The Sunday Telegraph

Criminal justice bogged down in paperwork

Police blame ‘needless’ tasks for 50 per cent rise in the time it takes to decide on charging suspect

- By Charles Hymas HOME AFFAIRS EDITOR

CRIME victims are having to wait 50 per cent longer for suspects to be charged because police say they are overwhelme­d by “needless” paperwork.

Detectives say they are wasting weeks getting cases “trial ready” before being referred to the Crown Prosecutio­n Service (CPS) for a decision on whether to charge the suspect.

Ministry of Justice (MoJ) data show it is currently taking 419 days on average between the victim reporting an offence and the CPS authorisin­g police to charge the suspect.

That is a 49.6 per cent increase on the 282 days in 2019 – before a case even enters the court system.

One veteran detective said that “officers are just screaming at me saying this is unworkable” and that victims were kept waiting for “months longer than they should”. Delays from point of entry into the courts and trial completion are also up, from 246 days in 2019 to 387 days, largely as a result of the pandemic, according to MoJ data.

Police say the paperwork includes cases where the criminal offers to plead guilty, or where there is no chance of a conviction because of lack of evidence.

This can require officers to prepare files of hundreds of pages of “third party” evidence such as the victim’s years of contact with social and health services and thousands of data files from digital communicat­ions that may not even need to be put to the court if the suspect pleads guilty. Detectives say all the evidence has to be reviewed and redacted to remove people not involved in the case or pixelate images in officers’ body-worn camera footage – a burden that even Suella Braverman, the Attorney General, has admitted is “excessive, onerous and disproport­ionate”.

“A lot of those inquiries we have to do to make it ‘trial ready’ are onerous and take days or months,” said Kevin Marshall, 51, a veteran detective in Norfolk, with nearly 30 years’ experience.

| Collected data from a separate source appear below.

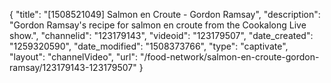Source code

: {
    "title": "[1508521049] Salmon en Croute - Gordon Ramsay",
    "description": "Gordon Ramsay's recipe for salmon en croute from the Cookalong Live show.",
    "channelid": "123179143",
    "videoid": "123179507",
    "date_created": "1259320590",
    "date_modified": "1508373766",
    "type": "captivate",
    "layout": "channelVideo",
    "url": "\/food-network\/salmon-en-croute-gordon-ramsay\/123179143-123179507"
}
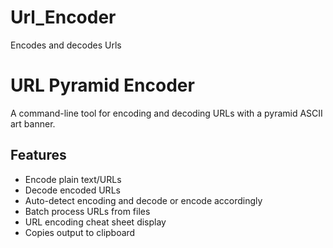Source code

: # Url_Encoder
Encodes and decodes Urls

# URL Pyramid Encoder

A command-line tool for encoding and decoding URLs with a pyramid ASCII art banner.

## Features
- Encode plain text/URLs
- Decode encoded URLs
- Auto-detect encoding and decode or encode accordingly
- Batch process URLs from files
- URL encoding cheat sheet display
- Copies output to clipboard
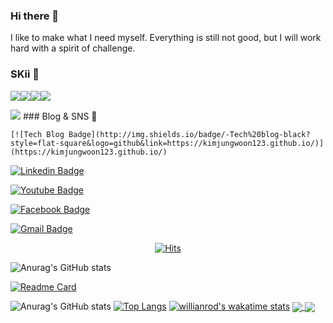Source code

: ### Hi there 👋
I like to make what I need myself.
Everything is still not good, but I will work hard with a spirit of challenge.

<!--
**kimjungwoon123/kimjungwoon123** is a ✨ _special_ ✨ repository because its `README.md` (this file) appears on your GitHub profile.

Here are some ideas to get you started:

- 🔭 I’m currently working on ...
- 🌱 I’m currently learning ...
- 👯 I’m looking to collaborate on ...
- 🤔 I’m looking for help with ...
- 💬 Ask me about ...
- 📫 How to reach me: ...
- 😄 Pronouns: ...
- ⚡ Fun fact: ...
-->
### SKii  👋
<img src="https://img.shields.io/badge/Android-3DDC84?style=flat-square&logo=Android&logoColor=white"/><img src="https://img.shields.io/badge/-IOS-yellowgreen"/><img src="https://img.shields.io/badge/-Windows-lightgrey"/><img src="https://img.shields.io/badge/-Linux-yellow"/>

<img src="https://img.shields.io/badge/-ebook-yellowgreen"/>
### Blog & SNS 👋

    [![Tech Blog Badge](http://img.shields.io/badge/-Tech%20blog-black?style=flat-square&logo=github&link=https://kimjungwoon123.github.io/)](https://kimjungwoon123.github.io/)
	
  [![Linkedin Badge](https://img.shields.io/badge/-LinkedIn-blue?style=flat-square&logo=Linkedin&logoColor=white&link=https://www.linkedin.com/in/seong-yun-byeon-8183a8113/)](https://www.linkedin.com/in/seong-yun-byeon-8183a8113/)
	
  [![Youtube Badge](https://img.shields.io/badge/Youtube-ff0000?style=flat-square&logo=youtube&link=https://www.youtube.com/c/tecmouse)](https://www.youtube.com/c/tecmouse)
	
  [![Facebook Badge](https://img.shields.io/badge/facebook-1877f2?style=flat-square&logo=facebook&logoColor=white&link=https://www.facebook.com/tecmouse)](https://www.facebook.com/tecmouse)
	
	
  [![Gmail Badge](https://img.shields.io/badge/Gmail-d14836?style=flat-square&logo=Gmail&logoColor=white&link=mailto:tecmouse11@gmail.com)](mailto:tecmouse11@gmail.com)

  <div align=center>
	
  [![Hits](https://hits.seeyoufarm.com/api/count/incr/badge.svg?url=https%3A%2F%2Fgithub.com%2Fzzsza)](https://hits.seeyoufarm.com) 
	
  </div>

![Anurag's GitHub stats](https://github-readme-stats.vercel.app/api?username=kimjungwoon123&show_icons=true)

[![Readme Card](https://github-readme-stats.vercel.app/api/pin/?username=kimjungwoon123&repo=github-readme-stats)](https://github.com/kimjungwoon123/github-readme-stats)


![Anurag's GitHub stats](https://github-readme-stats.vercel.app/api?username=kimjungwoon123&show_icons=true&theme=radical)
[![Top Langs](https://github-readme-stats.vercel.app/api/top-langs/?username=kimjungwoon123&layout=compact)](https://github.com/kimjungwoon123/github-readme-stats)
[![willianrod's wakatime stats](https://github-readme-stats.vercel.app/api/wakatime?username=kimjungwoon123)](https://github.com/kimjungwoon123/github-readme-stats)
<a href="https://github.com/kimjungwoon123/github-readme-stats">
  <img align="center" src="https://github-readme-stats.vercel.app/api/pin/?username=kimjungwoon123&repo=github-readme-stats" />
</a>
<a href="https://github.com/anuraghazra/convoychat">
  <img align="center" src="https://github-readme-stats.vercel.app/api/pin/?username=kimjungwoon123&repo=convoychat" />
</a>
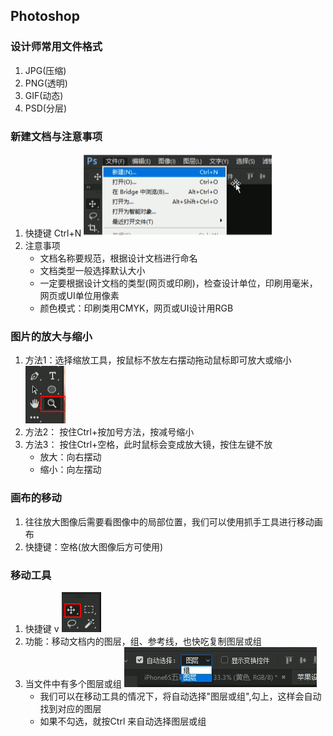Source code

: ## Photoshop

### 设计师常用文件格式
1. JPG(压缩)
2. PNG(透明)
3. GIF(动态)
4. PSD(分层)

### 新建文档与注意事项
1. 快捷键 Ctrl+N
![新建](../../media/imgs/Photoshop/新建文档.png)
2. 注意事项
    - 文档名称要规范，根据设计文档进行命名
    - 文档类型一般选择默认大小
    - 一定要根据设计文档的类型(网页或印刷)，检查设计单位，印刷用毫米，网页或UI单位用像素
    - 颜色模式：印刷类用CMYK，网页或UI设计用RGB

### 图片的放大与缩小
1. 方法1：选择缩放工具，按鼠标不放左右摆动拖动鼠标即可放大或缩小
![缩放工具](../../media/imgs/Photoshop/缩放工具.png)
2. 方法2： 按住Ctrl+按加号方法，按减号缩小
3. 方法3： 按住Ctrl+空格，此时鼠标会变成放大镜，按住左键不放
    - 放大：向右摆动
    - 缩小：向左摆动

### 画布的移动
1. 往往放大图像后需要看图像中的局部位置，我们可以使用抓手工具进行移动画布
2. 快捷键：空格(放大图像后方可使用)

### 移动工具
1. 快捷键 v
![移动工具](../../media/imgs/Photoshop/移动工具.png)
2. 功能：移动文档内的图层，组、参考线，也快吃复制图层或组
3. 当文件中有多个图层或组
![自动选择图层](../../media/imgs/Photoshop/自动选择图层.png)
    - 我们可以在移动工具的情况下，将自动选择"图层或组",勾上，这样会自动找到对应的图层
    - 如果不勾选，就按Ctrl 来自动选择图层或组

“Officers are probably spending at least 50 per cent more time at a desk in front of a computer screen.” He said victims were kept waiting for “months longer than they should,” citing a 2018 case now scheduled for trial in 2023.

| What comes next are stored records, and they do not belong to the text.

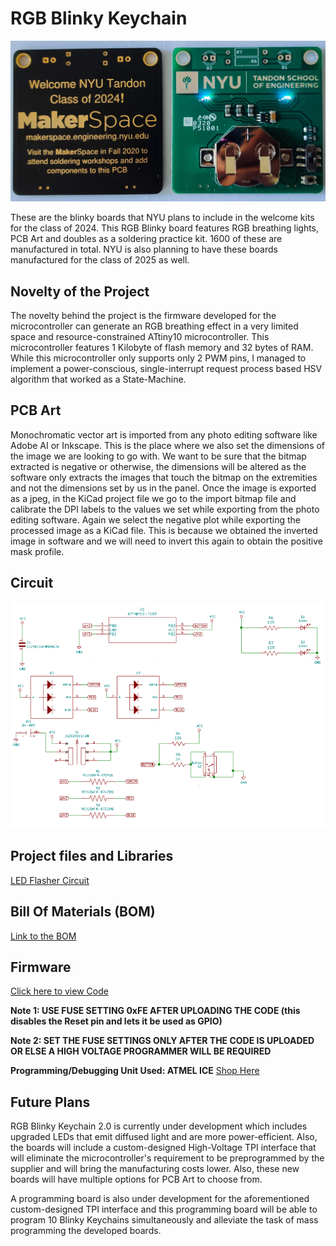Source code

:# RGB Blinky Keychain
 
![RGB Blinky Keychain](https://github.com/rhitvik/RGB_Blinky_Keychain/blob/master/Images_and_Screenshots/RGB_Blinky_Keychain_Image.jpg)

These are the blinky boards that NYU plans to include in the welcome kits for the class of 2024. This RGB Blinky board features RGB breathing lights, PCB Art and doubles as a soldering practice kit. 1600 of these are manufactured in total. NYU is also planning to have these boards manufactured for the class of 2025 as well.

## Novelty of the Project
The novelty behind the project is the firmware developed for the microcontroller can generate an RGB breathing effect in a very limited space and resource-constrained ATtiny10 microcontroller. This microcontroller features 1 Kilobyte of flash memory and 32 bytes of RAM. While this microcontroller only supports only 2 PWM pins, I managed to implement a power-conscious, single-interrupt request process based HSV algorithm that worked as a State-Machine. 

## PCB Art
Monochromatic vector art is imported from any photo editing software like Adobe AI or Inkscape. This is the place where we also set the dimensions of the image we are looking to go with. We want to be sure that the bitmap extracted is negative or otherwise, the dimensions will be altered as the software only extracts the images that touch the bitmap on the extremities and not the dimensions set by us in the panel.
Once the image is exported as a jpeg, in the KiCad project file we go to the import bitmap file and calibrate the DPI labels to the values we set while exporting from the photo editing software. Again we select the negative plot while exporting the processed image as a KiCad file. This is because we obtained the inverted image in software and we will need to invert this again to obtain the positive mask profile. 

## Circuit
![](https://github.com/rhitvik/RGB_Blinky_Keychain/blob/master/Images_and_Screenshots/Circuit.PNG "Schematic Capture")

## Project files and Libraries
[LED Flasher Circuit](https://github.com/rhitvik/RGB_Blinky_Keychain/tree/master/Schematic_and_PCB)

## Bill Of Materials (BOM)
[Link to the BOM](https://github.com/rhitvik/RGB_Blinky_Keychain/tree/master/BOM)

## Firmware
[Click here to view Code](https://github.com/rhitvik/RGB_Blinky_Keychain/blob/master/Code/Project_Infineon_Rev-10/main.cpp)

**Note 1: USE FUSE SETTING 0xFE AFTER UPLOADING THE CODE (this disables the Reset pin and lets it be used as GPIO)**

**Note 2: SET THE FUSE SETTINGS ONLY AFTER THE CODE IS UPLOADED OR ELSE A HIGH VOLTAGE PROGRAMMER WILL BE REQUIRED**

**Programming/Debugging Unit Used: ATMEL ICE** [Shop Here](https://www.digikey.com/product-detail/en/microchip-technology/ATATMEL-ICE/ATATMEL-ICE-ND/4753379)

## Future Plans
RGB Blinky Keychain 2.0 is currently under development which includes upgraded LEDs that emit diffused light and are more power-efficient. Also, the boards will include a custom-designed High-Voltage TPI interface that will eliminate the microcontroller's requirement to be preprogrammed by the supplier and will bring the manufacturing costs lower. Also, these new boards will have multiple options for PCB Art to choose from.

A programming board is also under development for the aforementioned custom-designed TPI interface and this programming board will be able to program 10 Blinky Keychains simultaneously and alleviate the task of mass programming the developed boards.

The change in CPS rules in 2020 stems from a series of cases that collapsed after fresh evidence emerged at trial that should have been investigat­ed earlier. Police say the balance has now tilted too far in the other direction.

In Devon and Cornwall, a poll found a quarter of the force’s detectives said they were considerin­g quitting, citing the extra paperwork. Word of the bureaucrat­ic pressures has spread, deterring recruits in a branch of policing where 20 per cent of the 29,000 detective roles are already unfilled. Glyn Pattinson, chairman of the Police Federation’s national detective forum, demanded an urgent rethink to streamline processes and adopt a lighter touch review of cases before decisions were taken to avoid wasted work.

The CPS said the public rightly expected thorough police investigat­ions that pursued all reasonable lines of inquiry.

“Sometimes that requires more time and work. This avoids unnecessar­y delays later on and means fewer dropped cases, which is in the interests of all parties involved,” it said.